Sam's Profile

Sam Ogden


The state of Texas has produced some of the sharpest, wittiest minds in the country. It also produced Samuel "Sam" Ogden.

Sam developed a wonderfully skewed vision amid the expansive and varied backdrop of the Lone Star state that would help later in life when he would finally turn to writing. Fortunately, the condition was easily corrected with some prescription lenses and some eye drops, and his writing became what it is today.

Growing up surrounded by churches and self-righteous people wasn't easy for the semi-precocious kid. Those often irrational and erroneous influences occasionally had an adverse effect on his worldview, his reason and judgment, and his ability to pick up chicks. He was dumped as a lover more than once by Baptist and Catholic girls alike for an offense the church calls "asking questions".

In his youth, Sam was often emotionally untethered, as he was unable to recognize the stabilizing factors that were right in front of him. He searched for his real father for nearly a decade before realizing that he wasn't adopted, and for some reason he called his mother "Larry" until he was 15.

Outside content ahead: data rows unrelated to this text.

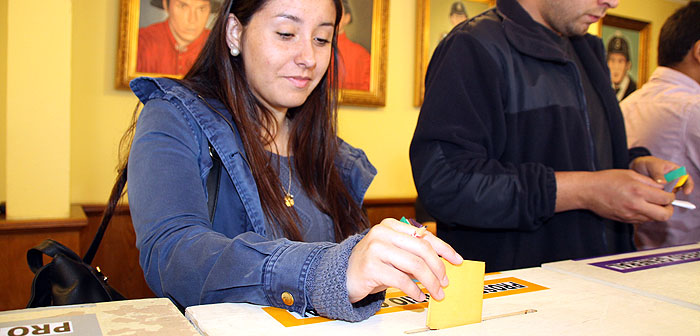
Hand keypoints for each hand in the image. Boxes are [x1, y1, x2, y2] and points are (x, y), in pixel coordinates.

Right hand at [346, 218, 462, 303]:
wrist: (343, 275)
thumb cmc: (372, 264)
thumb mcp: (393, 253)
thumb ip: (413, 253)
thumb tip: (442, 264)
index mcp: (390, 225)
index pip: (424, 235)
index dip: (444, 248)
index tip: (456, 260)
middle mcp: (382, 233)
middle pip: (422, 249)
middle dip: (438, 268)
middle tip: (445, 282)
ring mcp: (375, 249)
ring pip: (414, 265)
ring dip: (430, 282)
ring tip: (436, 292)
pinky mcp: (371, 266)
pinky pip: (401, 280)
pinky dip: (415, 290)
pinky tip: (419, 295)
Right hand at [559, 169, 673, 222]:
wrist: (588, 191)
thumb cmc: (606, 180)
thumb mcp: (630, 174)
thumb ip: (649, 182)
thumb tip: (663, 189)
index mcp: (638, 191)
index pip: (666, 199)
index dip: (671, 196)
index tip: (668, 193)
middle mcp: (636, 205)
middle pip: (664, 215)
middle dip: (668, 209)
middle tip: (665, 203)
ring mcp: (630, 215)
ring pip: (654, 219)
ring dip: (656, 212)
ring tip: (650, 203)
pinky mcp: (625, 220)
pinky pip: (642, 220)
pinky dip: (645, 214)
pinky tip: (639, 206)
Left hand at [630, 156, 694, 194]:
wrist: (636, 168)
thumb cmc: (647, 164)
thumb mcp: (652, 165)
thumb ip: (658, 173)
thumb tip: (663, 183)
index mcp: (676, 171)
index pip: (686, 179)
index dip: (688, 186)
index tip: (686, 192)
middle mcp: (673, 181)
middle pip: (677, 190)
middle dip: (672, 194)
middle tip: (664, 195)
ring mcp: (666, 188)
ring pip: (669, 196)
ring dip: (663, 197)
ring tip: (651, 193)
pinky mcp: (658, 194)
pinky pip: (660, 199)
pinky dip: (656, 199)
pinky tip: (649, 197)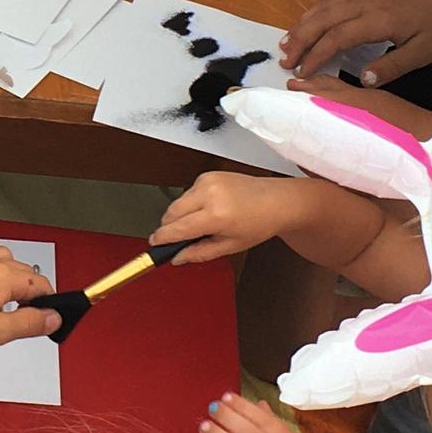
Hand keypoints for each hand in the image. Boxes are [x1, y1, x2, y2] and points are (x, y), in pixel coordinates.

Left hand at [0, 244, 57, 357]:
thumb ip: (30, 324)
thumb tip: (53, 318)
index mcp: (4, 275)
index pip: (42, 284)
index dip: (49, 305)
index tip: (46, 321)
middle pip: (26, 272)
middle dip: (32, 295)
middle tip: (26, 322)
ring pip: (6, 265)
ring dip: (13, 284)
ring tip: (6, 311)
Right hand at [153, 172, 317, 264]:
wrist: (276, 200)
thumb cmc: (259, 223)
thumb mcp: (230, 246)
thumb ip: (199, 253)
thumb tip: (178, 258)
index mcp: (216, 215)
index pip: (177, 228)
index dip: (162, 238)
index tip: (155, 243)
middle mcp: (210, 194)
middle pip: (171, 213)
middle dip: (170, 227)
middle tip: (178, 238)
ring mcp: (208, 181)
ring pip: (178, 202)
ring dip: (180, 215)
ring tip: (201, 224)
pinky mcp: (208, 175)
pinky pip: (188, 192)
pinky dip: (191, 203)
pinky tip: (207, 209)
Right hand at [283, 0, 431, 85]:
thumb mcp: (424, 51)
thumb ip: (393, 65)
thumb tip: (363, 79)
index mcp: (378, 21)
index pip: (337, 37)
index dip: (316, 55)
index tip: (302, 74)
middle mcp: (365, 5)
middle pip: (322, 19)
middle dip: (300, 39)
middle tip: (284, 60)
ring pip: (324, 8)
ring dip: (302, 25)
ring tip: (285, 42)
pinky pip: (333, 2)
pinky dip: (315, 13)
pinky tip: (310, 23)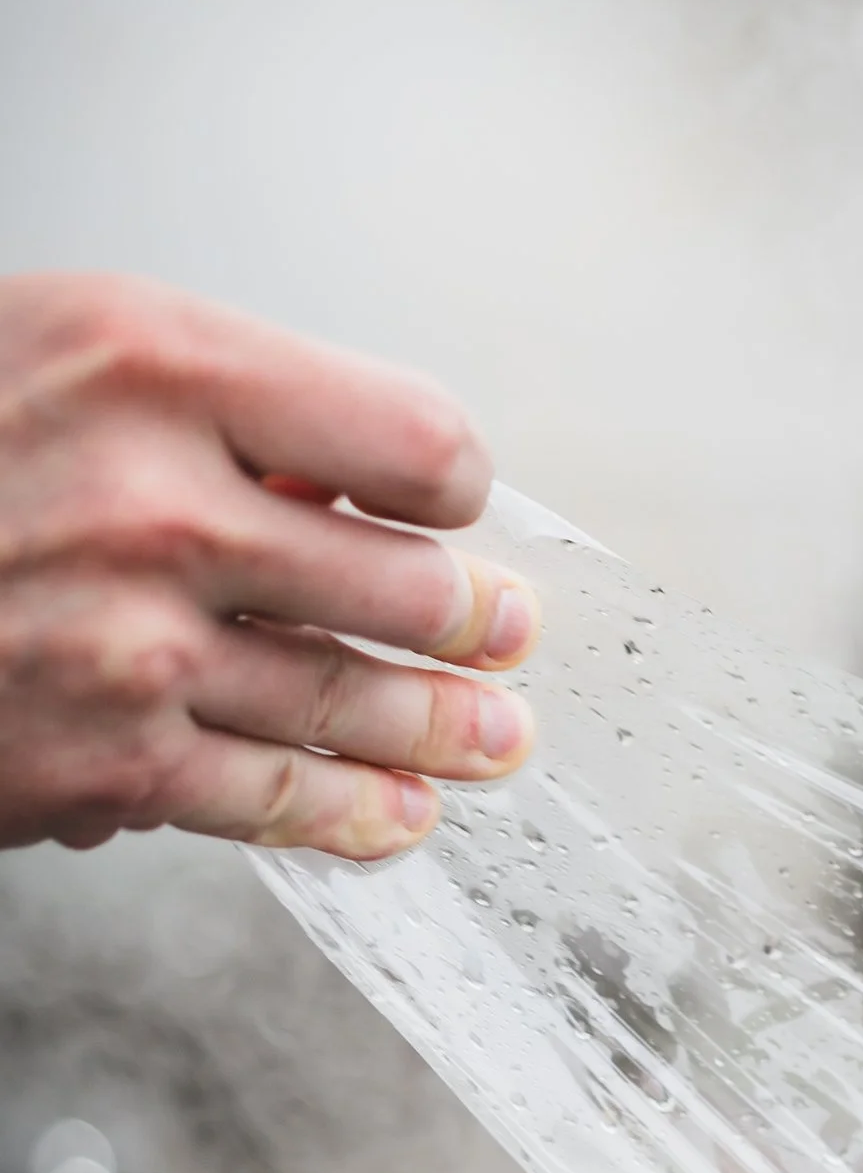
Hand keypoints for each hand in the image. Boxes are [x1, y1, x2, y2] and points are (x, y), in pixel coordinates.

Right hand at [0, 270, 538, 861]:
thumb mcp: (47, 357)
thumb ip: (195, 407)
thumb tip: (335, 484)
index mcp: (152, 361)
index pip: (405, 437)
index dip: (446, 482)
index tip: (450, 502)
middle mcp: (158, 500)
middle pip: (403, 579)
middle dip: (472, 616)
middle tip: (505, 629)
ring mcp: (136, 642)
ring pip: (352, 698)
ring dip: (443, 724)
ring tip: (491, 733)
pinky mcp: (108, 762)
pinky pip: (271, 796)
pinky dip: (353, 813)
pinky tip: (398, 815)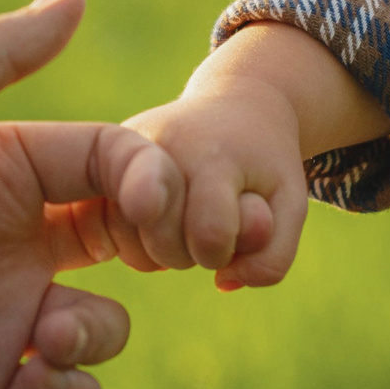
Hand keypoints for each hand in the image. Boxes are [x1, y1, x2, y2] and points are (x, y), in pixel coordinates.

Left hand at [0, 0, 190, 388]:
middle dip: (162, 250)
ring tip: (42, 336)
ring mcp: (2, 319)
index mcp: (9, 174)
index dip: (152, 179)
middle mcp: (17, 244)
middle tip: (155, 261)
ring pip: (105, 326)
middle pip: (133, 240)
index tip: (149, 206)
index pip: (118, 163)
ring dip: (96, 332)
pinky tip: (36, 378)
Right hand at [124, 21, 384, 291]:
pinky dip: (137, 241)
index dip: (228, 246)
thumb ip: (272, 257)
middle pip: (165, 248)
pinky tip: (161, 220)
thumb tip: (223, 283)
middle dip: (197, 251)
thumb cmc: (264, 163)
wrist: (234, 105)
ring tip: (190, 214)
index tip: (237, 221)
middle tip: (216, 215)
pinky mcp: (99, 164)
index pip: (210, 234)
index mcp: (210, 157)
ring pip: (132, 249)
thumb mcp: (290, 204)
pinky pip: (105, 232)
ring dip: (166, 250)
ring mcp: (122, 156)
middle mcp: (157, 151)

Early in life, Sam worked as a greens keeper at a Houston area golf course, even though they didn't pay him or even acknowledge his existence. It was there that he nurtured a love for the game and an ambition to become a professional golfer. Fortunately for the literary world, he developed an irrational fear of multi-colored polyester and a slight aversion to sobriety while attending the University of Texas, and his links dreams were shattered.

Undaunted, however, Sam turned to sculling as a way to fill his love of sport, and to earn an easy credit that would keep him from being kicked out of school.

"Sculling is a metaphor for life," Sam insists. "The harder you pull on a stick, the faster you glide across the surface."

For the remainder of his college days, that vaguely nonsensical philosophy kept Sam in the top three-quarters of his class and earned him a reputation as an adequate if not underdeveloped oarsman.

His college career might not have been stellar, but at least it was awkward and uncomfortable for everyone he encountered.

To make ends meet while at UT, Sam bought tweed jackets wholesale and resold them to uppity English and History professors, and often worked on new comedy routines at open mike nights around the Austin area.

His routines, however, were deemed unfunny and morose, as the comedy world seemed unprepared for a performer who stood alone onstage reading obituaries with a silly accent. Its tastes were more sophisticated at the time, leaning more toward performers roller-skating around the stage, smashing fruit with a sledgehammer.

Upon graduation, with a briefcase full of ambition, determination, and some pens, Sam hung up his oar and his microphone, and stormed into the adult world with abandon. He started the South East Texas chapter of the Zamphir fan club, and went to work as a freelance writer all in the same year.

As a freelance writer, Sam learned firsthand the meaning of the term "slave labor" when a particularly nasty editor loaned him an unabridged dictionary. From then on, the freelance game was never the gilded career it had once been, and he was forced to find other employment.

Fortunately, the computer/software industry needed people who could string sentences together in a coherent manner, and after practicing for a couple months, Sam finally landed a job as a technical writer.

The computer/software game afforded him things he had never had before, like a paycheck and deodorant, and he was able to hone his creative writing skills at nights and on weekends and when the boss wasn't looking.

Sam has written several novels and a multitude of short stories, all of which are unpublished, but his technical manuals flood the Internet, computer boxes, software packages, and dumpsters the world over.

Aside from his writing, Sam is proud of his talents as a part-time ventriloquist, and never fails to wow people at the bars and pubs he visits regularly by displaying his ability to operate chopsticks with his toes.